Reproduce every line of the material below verbatim.

>> BEGIN Input records

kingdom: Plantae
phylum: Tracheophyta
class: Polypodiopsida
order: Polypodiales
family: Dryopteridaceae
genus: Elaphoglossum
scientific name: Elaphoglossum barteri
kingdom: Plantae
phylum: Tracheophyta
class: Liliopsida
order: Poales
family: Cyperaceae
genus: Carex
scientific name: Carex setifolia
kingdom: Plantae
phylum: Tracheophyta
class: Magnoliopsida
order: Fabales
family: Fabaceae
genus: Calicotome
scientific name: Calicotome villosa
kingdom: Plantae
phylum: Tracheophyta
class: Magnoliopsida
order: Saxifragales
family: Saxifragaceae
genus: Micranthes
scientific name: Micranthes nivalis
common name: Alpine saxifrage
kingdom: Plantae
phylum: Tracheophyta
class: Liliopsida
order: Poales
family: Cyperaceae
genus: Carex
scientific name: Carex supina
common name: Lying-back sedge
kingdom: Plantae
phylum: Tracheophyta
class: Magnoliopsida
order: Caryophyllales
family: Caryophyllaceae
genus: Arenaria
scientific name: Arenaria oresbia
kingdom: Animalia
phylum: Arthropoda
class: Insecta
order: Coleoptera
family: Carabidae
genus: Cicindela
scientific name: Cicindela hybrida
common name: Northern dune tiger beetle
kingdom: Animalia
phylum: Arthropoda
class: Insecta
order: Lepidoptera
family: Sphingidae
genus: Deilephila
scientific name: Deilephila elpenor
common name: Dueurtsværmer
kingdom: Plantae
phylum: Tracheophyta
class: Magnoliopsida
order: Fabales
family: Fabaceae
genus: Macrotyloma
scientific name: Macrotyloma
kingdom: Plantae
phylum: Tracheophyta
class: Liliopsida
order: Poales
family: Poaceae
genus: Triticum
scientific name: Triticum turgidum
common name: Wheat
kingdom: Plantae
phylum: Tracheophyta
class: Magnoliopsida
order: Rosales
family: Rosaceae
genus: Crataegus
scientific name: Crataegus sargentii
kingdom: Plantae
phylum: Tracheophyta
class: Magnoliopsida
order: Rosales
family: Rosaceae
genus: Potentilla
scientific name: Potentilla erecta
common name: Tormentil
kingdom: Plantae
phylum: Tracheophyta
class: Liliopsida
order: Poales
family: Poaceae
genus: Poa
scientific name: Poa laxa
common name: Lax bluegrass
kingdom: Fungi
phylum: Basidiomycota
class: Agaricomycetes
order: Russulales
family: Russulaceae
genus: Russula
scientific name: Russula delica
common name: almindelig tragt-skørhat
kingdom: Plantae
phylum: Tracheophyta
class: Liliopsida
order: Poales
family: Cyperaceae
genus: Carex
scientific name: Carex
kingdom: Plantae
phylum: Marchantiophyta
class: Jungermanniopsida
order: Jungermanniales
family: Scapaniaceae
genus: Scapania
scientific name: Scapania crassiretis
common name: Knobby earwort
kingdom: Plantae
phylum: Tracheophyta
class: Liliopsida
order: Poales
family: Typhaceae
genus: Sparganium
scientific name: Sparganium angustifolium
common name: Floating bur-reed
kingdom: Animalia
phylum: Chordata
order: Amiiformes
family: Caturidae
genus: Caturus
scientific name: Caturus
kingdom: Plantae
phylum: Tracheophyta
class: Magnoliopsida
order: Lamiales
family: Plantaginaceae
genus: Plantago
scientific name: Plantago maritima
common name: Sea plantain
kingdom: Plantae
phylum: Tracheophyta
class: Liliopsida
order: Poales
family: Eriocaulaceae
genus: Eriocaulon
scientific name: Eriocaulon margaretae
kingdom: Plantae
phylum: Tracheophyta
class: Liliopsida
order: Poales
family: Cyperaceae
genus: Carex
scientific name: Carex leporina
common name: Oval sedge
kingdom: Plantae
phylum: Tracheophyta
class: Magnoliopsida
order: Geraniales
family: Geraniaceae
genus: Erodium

>> END Input records

▶ **Reply to the task**:
kingdom: Plantae
phylum: Tracheophyta
class: Polypodiopsida
order: Polypodiales
family: Dryopteridaceae
genus: Elaphoglossum
scientific name: Elaphoglossum barteri
kingdom: Plantae
phylum: Tracheophyta
class: Liliopsida
order: Poales
family: Cyperaceae
genus: Carex
scientific name: Carex setifolia
kingdom: Plantae
phylum: Tracheophyta
class: Magnoliopsida
order: Fabales
family: Fabaceae
genus: Calicotome
scientific name: Calicotome villosa
kingdom: Plantae
phylum: Tracheophyta
class: Magnoliopsida
order: Saxifragales
family: Saxifragaceae
genus: Micranthes
scientific name: Micranthes nivalis
common name: Alpine saxifrage
kingdom: Plantae
phylum: Tracheophyta
class: Liliopsida
order: Poales
family: Cyperaceae
genus: Carex
scientific name: Carex supina
common name: Lying-back sedge
kingdom: Plantae
phylum: Tracheophyta
class: Magnoliopsida
order: Caryophyllales
family: Caryophyllaceae
genus: Arenaria
scientific name: Arenaria oresbia
kingdom: Animalia
phylum: Arthropoda
class: Insecta
order: Coleoptera
family: Carabidae
genus: Cicindela
scientific name: Cicindela hybrida
common name: Northern dune tiger beetle
kingdom: Animalia
phylum: Arthropoda
class: Insecta
order: Lepidoptera
family: Sphingidae
genus: Deilephila
scientific name: Deilephila elpenor
common name: Dueurtsværmer
kingdom: Plantae
phylum: Tracheophyta
class: Magnoliopsida
order: Fabales
family: Fabaceae
genus: Macrotyloma
scientific name: Macrotyloma
kingdom: Plantae
phylum: Tracheophyta
class: Liliopsida
order: Poales
family: Poaceae
genus: Triticum
scientific name: Triticum turgidum
common name: Wheat
kingdom: Plantae
phylum: Tracheophyta
class: Magnoliopsida
order: Rosales
family: Rosaceae
genus: Crataegus
scientific name: Crataegus sargentii
kingdom: Plantae
phylum: Tracheophyta
class: Magnoliopsida
order: Rosales
family: Rosaceae
genus: Potentilla
scientific name: Potentilla erecta
common name: Tormentil
kingdom: Plantae
phylum: Tracheophyta
class: Liliopsida
order: Poales
family: Poaceae
genus: Poa
scientific name: Poa laxa
common name: Lax bluegrass
kingdom: Fungi
phylum: Basidiomycota
class: Agaricomycetes
order: Russulales
family: Russulaceae
genus: Russula
scientific name: Russula delica
common name: almindelig tragt-skørhat
kingdom: Plantae
phylum: Tracheophyta
class: Liliopsida
order: Poales
family: Cyperaceae
genus: Carex
scientific name: Carex
kingdom: Plantae
phylum: Marchantiophyta
class: Jungermanniopsida
order: Jungermanniales
family: Scapaniaceae
genus: Scapania
scientific name: Scapania crassiretis
common name: Knobby earwort
kingdom: Plantae
phylum: Tracheophyta
class: Liliopsida
order: Poales
family: Typhaceae
genus: Sparganium
scientific name: Sparganium angustifolium
common name: Floating bur-reed
kingdom: Animalia
phylum: Chordata
order: Amiiformes
family: Caturidae
genus: Caturus
scientific name: Caturus
kingdom: Plantae
phylum: Tracheophyta
class: Magnoliopsida
order: Lamiales
family: Plantaginaceae
genus: Plantago
scientific name: Plantago maritima
common name: Sea plantain
kingdom: Plantae
phylum: Tracheophyta
class: Liliopsida
order: Poales
family: Eriocaulaceae
genus: Eriocaulon
scientific name: Eriocaulon margaretae
kingdom: Plantae
phylum: Tracheophyta
class: Liliopsida
order: Poales
family: Cyperaceae
genus: Carex
scientific name: Carex leporina
common name: Oval sedge
kingdom: Plantae
phylum: Tracheophyta
class: Magnoliopsida
order: Geraniales
family: Geraniaceae
genus: Erodium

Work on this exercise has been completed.